TEXTO PARA LEITURA »
19 outubro, 2011

XIII - Amavisse



De grossos muros, de folhas machucadas
É que caminham as gentes pelas ruas.
De dolorido sumo e de duras frentes
É que são feitas as caras. Ai, Tempo.

Entardecido de sons que não compreendo.
Olhares que se fazem bofetadas, passos
Cavados, fundos, vindos de um alto poço
De um sinistro Nada. E bocas tortuosas.

Sem palavras.

E o que há de ser da minha boca de inventos
Neste entardecer. E do ouro que sae
Da garganta dos loucos, o que há de ser?


Hilda Hilst


Foto: Ponte Velha. Florianópolis. SC.

ATIVIDADES PROPOSTAS »
1. Copie fielmente o trecho do poema que começa em "De grossos muros, de" e termina em "Sem palavras.".
2. Segundo o poema, de que são feitas as caras?
A listagem não é necessária para resolver nenhuma das atividades.

DADOS FORNECIDOS »
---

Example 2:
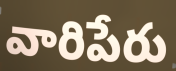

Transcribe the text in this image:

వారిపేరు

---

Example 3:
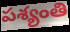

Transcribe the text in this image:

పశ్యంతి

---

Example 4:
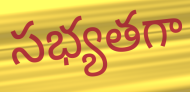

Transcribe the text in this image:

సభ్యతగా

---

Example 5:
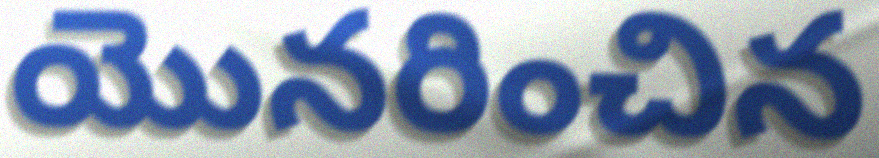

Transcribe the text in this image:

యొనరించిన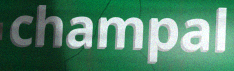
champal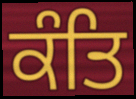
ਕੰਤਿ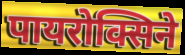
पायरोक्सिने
...
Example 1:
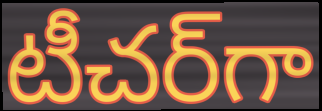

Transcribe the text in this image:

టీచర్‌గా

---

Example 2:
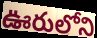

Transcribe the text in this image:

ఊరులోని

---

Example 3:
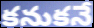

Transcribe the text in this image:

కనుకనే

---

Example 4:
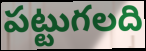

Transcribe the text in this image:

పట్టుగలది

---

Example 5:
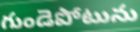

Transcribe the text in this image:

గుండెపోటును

GABARITO »
1.
De grossos muros, de folhas machucadas
É que caminham as gentes pelas ruas.
De dolorido sumo e de duras frentes
É que são feitas as caras. Ai, Tempo.

Entardecido de sons que não compreendo.
Olhares que se fazem bofetadas, passos
Cavados, fundos, vindos de um alto poço
De um sinistro Nada. E bocas tortuosas.

Sem palavras.

2. De dolorido sumo e de duras frentes.